Texto fornecido:
╔══

Reinhart é uma das mais conceituadas economistas do planeta e autora, com Kenneth Rogoff, do clássico Desta vez é diferente , livro que disseca oito séculos de crises econômicas. O paralelo do CLO com o subprime não é trivial.

A gênese desses títulos lastreados em hipotecas de alto risco (ou subprime, porque não eram “prime”, não tinham boa classificação de crédito) remonta a 2001. Mais precisamente, aos atentados terroristas às Torres Gêmeas. Para minimizar suas consequências na economia global, o Banco Central americano e outros bancos centrais do mundo inteiro reduziram drasticamente suas taxas de juros.

Isso criou um incentivo duplo. Famílias americanas que não teriam condições em situações normais de tomar empréstimos para comprar a casa própria repentinamente se viram diante de financiamentos com taxas vantajosas. Por outro lado, bancos ávidos por garantir retorno maior para as aplicações de seus investidores criaram instrumentos financeiros lastreados nessas hipotecas e os ofereceram não só nos EUA, como a clientes da Europa, Ásia e América Latina.

╚══

Dados fornecidos:
╔══

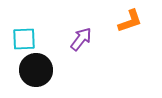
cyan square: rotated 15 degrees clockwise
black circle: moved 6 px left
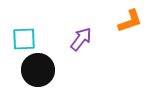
black circle: moved 2 px right
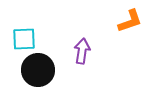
purple arrow: moved 1 px right, 12 px down; rotated 30 degrees counterclockwise
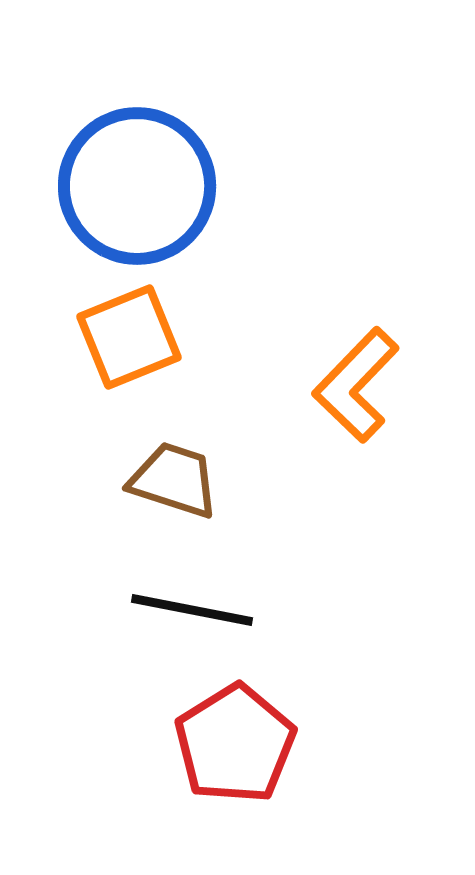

╚══

Enunciado: Copie, sem alterações, o trecho do texto sobre a crise do subprime que começa pelas palavras "Isso criou um" e termina em "e América Latina.". Para responder, baseie-se somente no texto sobre a crise do subprime.

Resolução:
Isso criou um incentivo duplo. Famílias americanas que não teriam condições em situações normais de tomar empréstimos para comprar a casa própria repentinamente se viram diante de financiamentos com taxas vantajosas. Por outro lado, bancos ávidos por garantir retorno maior para as aplicações de seus investidores criaram instrumentos financeiros lastreados nessas hipotecas e os ofereceram não só nos EUA, como a clientes da Europa, Ásia e América Latina.